Santiago stopped laughing and turned to Rickey. “My mother’s old anough to know what she want. She ain’t nobody’s child, Rickey. She don’t need nobody tellin her what to do.”

“I didn’t mean anything by it, Sandy. Why you gettin all upset again? Sides, I think I should be able to tell my own woman somethin.”

“Rickey, you can’t tell nobody shit! Just do what I tell you and keep your mouth shut.”

“All right now, you two,” Joyce said. “I don’t want yall startin nothin.” She stood up quickly, for this was how the last fight started. “All right. All right. This conversation’s closed far as I’m concerned, cause I’m keepin this table and thas all there is to it. Why yall wanna go and spoil a good time?”

“We gotta be goin anyway,” Santiago said.

She walked them to the door, and Santiago kissed her cheek, the same kind of peck he had been giving her since he was months old. He turned up his jacket collar and went out the wooden and iron-bar doors and down the steps to his Range Rover. Rickey kissed her mouth. “See you later, baby,” he said. He whispered that she should get a new table and she gave him a playful push.

“C’mon,” Santiago said, “You know what she taste like by now. I ain’t got all night.”

The layered curtains were now up, and she parted them and watched her son and husband ride away down 10th Street. She continued to stand by at the window. She loved this time most, the hours when her house and all that was in it seemed to conspire with the quiet and envelop her.
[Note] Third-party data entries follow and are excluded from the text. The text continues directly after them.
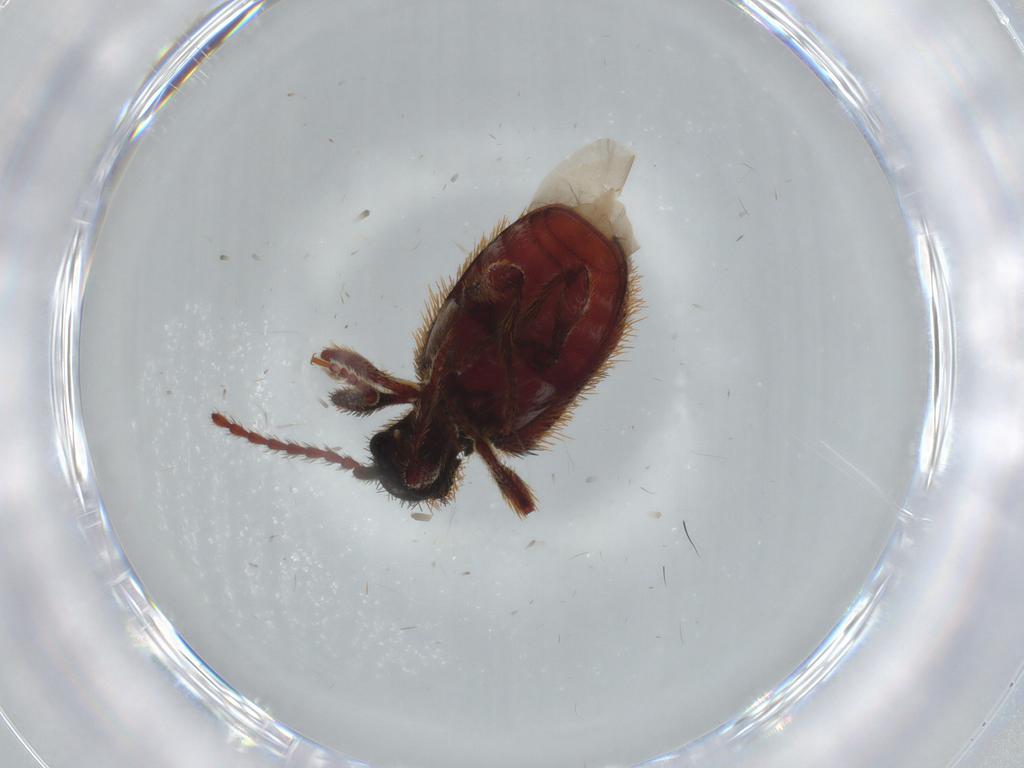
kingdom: Animalia
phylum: Arthropoda
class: Insecta
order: Coleoptera
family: Ptinidae
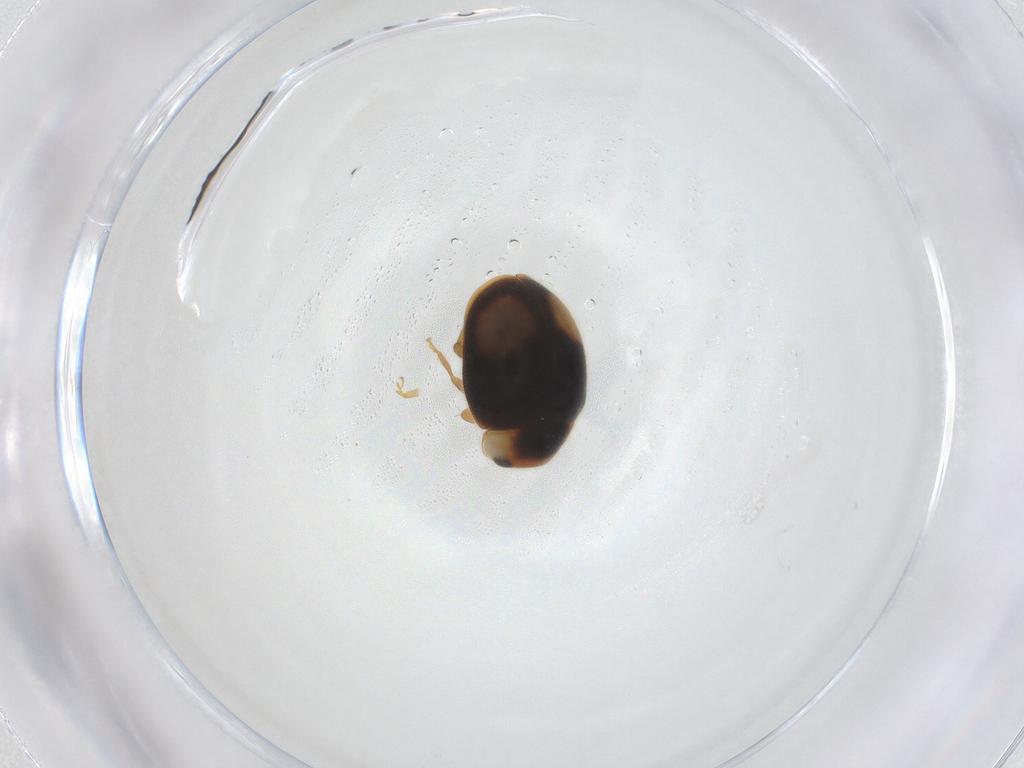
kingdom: Animalia
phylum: Arthropoda
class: Insecta
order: Coleoptera
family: Coccinellidae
She had, while still in the old place, passed this house a million times, when it had contained a horrible family of loud people. Back then, she would have bet the souls of her children if someone had told her that one day the house would be made over and then hold her and her family.
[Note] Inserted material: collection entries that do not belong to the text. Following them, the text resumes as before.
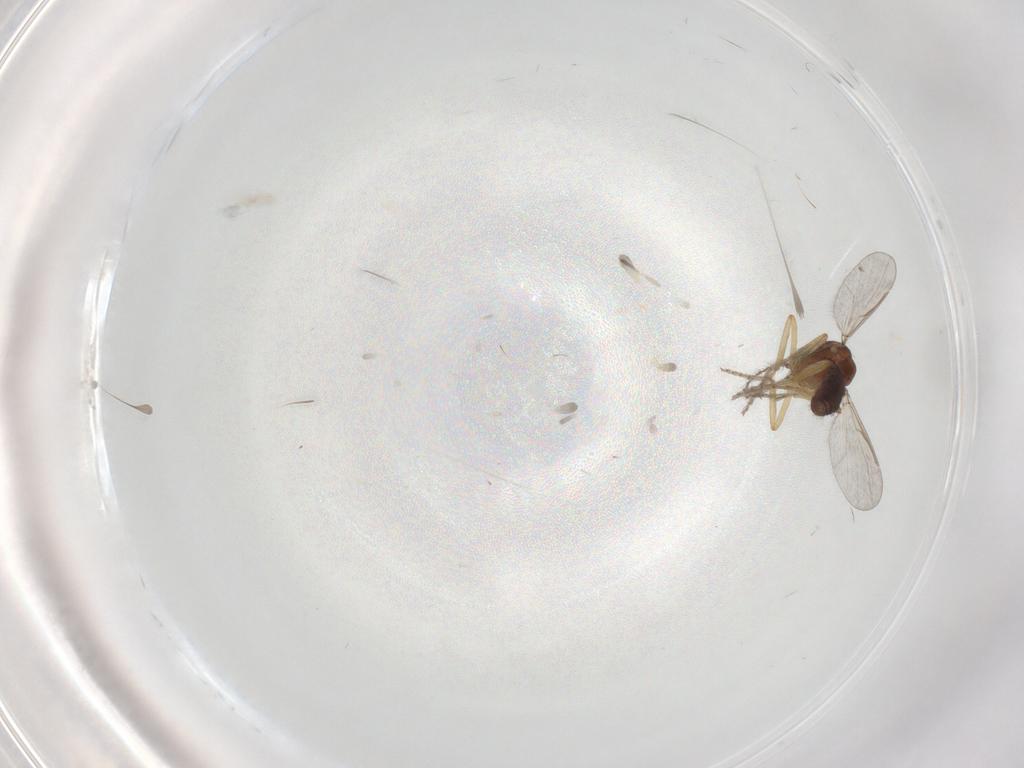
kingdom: Animalia
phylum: Arthropoda
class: Insecta
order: Diptera
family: Ceratopogonidae
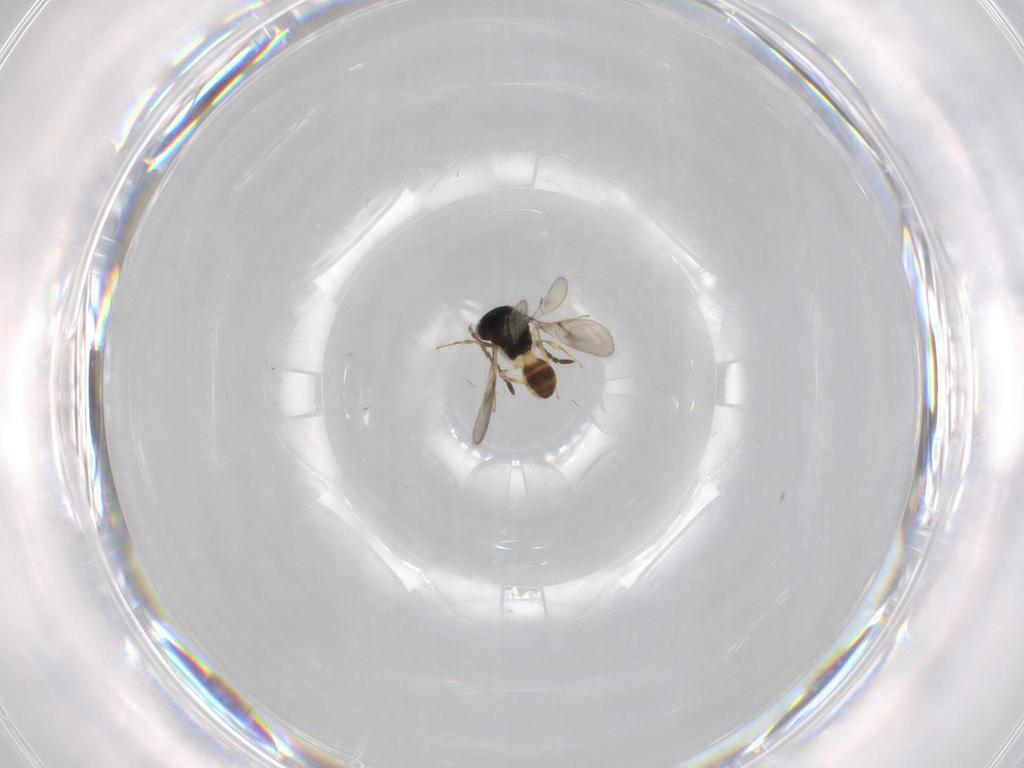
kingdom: Animalia
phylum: Arthropoda
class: Insecta
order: Hymenoptera
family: Scelionidae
She turned out the lamp beside her, and by and by she saw a form across the street peel away from a huge shadow, take the shape of a man, and walk toward the house. Before the man was midway across the street, she could see, in the walk without purpose, in the thinness, that it was Humphrey, her godson. For a minute or so, he stood in the middle of the empty street and looked up and down, his hand shading his eyes as if it were the middle of a very sunny day.

“Mama Joyce, it’s so good to see you,” Humphrey said, holding on to the banister with both hands as he made his way up the stairs. She opened the wooden door wider. “Sandy here?” He smiled through the iron-bar door, then he began to laugh, and she saw that he was out of his head again.